What I always found strange in the episode: Why do you make a person that is suffocating from limited oxygen supply talk for hours and hours, especially when it seems to be essential for survival to economize it to the maximum (a question of minutes). Not even to speak that the person is highly uncomfortable while speaking. Shouldn't a good doctor have said: "Shut the hell up"????
 
Given that we never heard anything about the Cardassian War until several years into TNG, I think it was more of a border skirmish/dispute.

Kind of more of an Afghanistan job, a long term military commitment to contain the Cardassians, but not anything that really affected most of Starfleet or the Federation as a whole.

Then along come the Dominion and you have core worlds falling, whole fleets destroyed, tens of thousands of casualties - something more like WW2.
 
I actually kind of like to think that the Federation is so big that they are always 'at war' on one front or another, it's just that they're so big that most people on one side of the quadrant don't notice what's happening on the other. I mean, we're just on one planet and there are always at least two wars going on, somewhere, but we don't always know about it. Now imagine 150 planets, spread out across massive distances, surrounded by often hostile and sometimes mysterious aliens competing for limited planetary resources.

I suspect the Cardassian/Federation war (pre-Dominion, of course) was basically a minor dispute over planetary/system borders that ended in an uneasy detente- not the sort of existential threat (or 'World War') that the Dominion threat posed- one that the entire Federation was swept up in.

Of course, even at the height of the Dominion war the Enterprise still had time to jaunt around the Briar Patch.

The problem with that is that no matter which series we're looking at, EVERYONE seems to no who the Maquis are without having to be told. If Cardassia was just 'some border skirmish', then the Maquis should be just some random revolutionaries.

Also - it's easy for us not to notice what's going on on the other side of the world because we have almost no personal connection to the other side of the world. Our world is divided by language, religion, class, etc, not to mention just plain habit. The Federation requires worlds to have already left that stage behind before even being allowed to join, and has all the technology available to make overcoming those barriers a simple matter even between different worlds.

What I always found strange in the episode: Why do you make a person that is suffocating from limited oxygen supply talk for hours and hours, especially when it seems to be essential for survival to economize it to the maximum (a question of minutes).
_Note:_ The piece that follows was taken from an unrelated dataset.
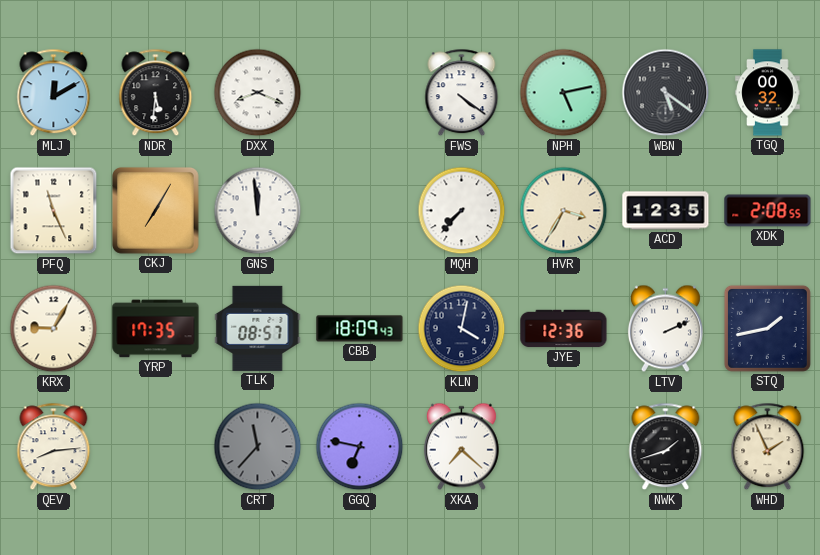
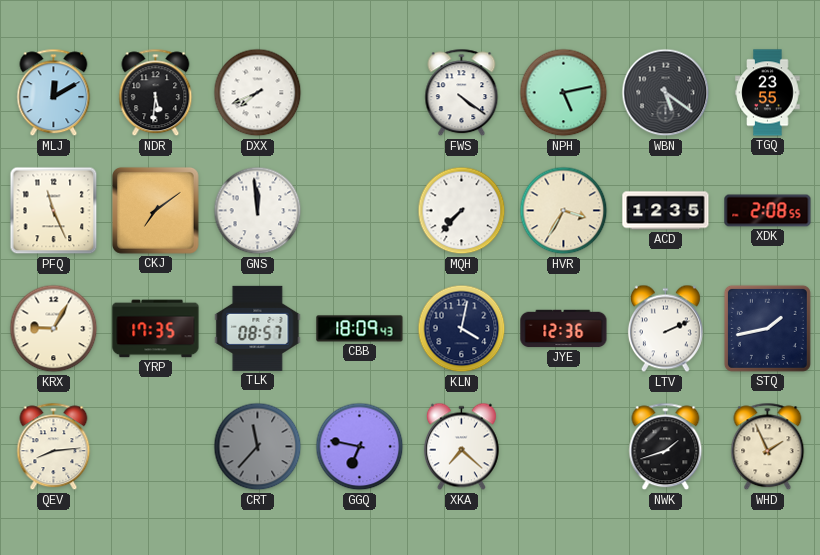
DXX: 8:19 -> 7:41
TGQ: 00:32 -> 23:55
CKJ: 7:05 -> 7:09
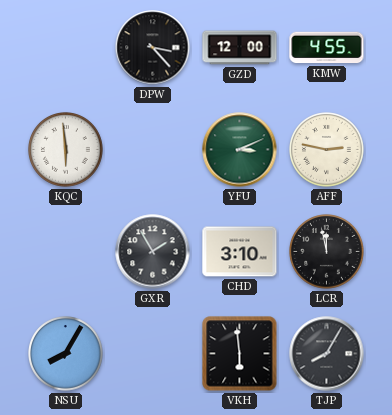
Not even to speak that the person is highly uncomfortable while speaking. Shouldn't a good doctor have said: "Shut the hell up"????

She wasn't suffering from 'limited' oxygen supply, iirc. She was suffering from no oxygen supply, thereby forcing her to breathe an atmosphere that was actually toxic. The thing they were rationing wasn't oxygen, but a sort of medication that would allow her to breathe the toxic atmosphere without dying instantly.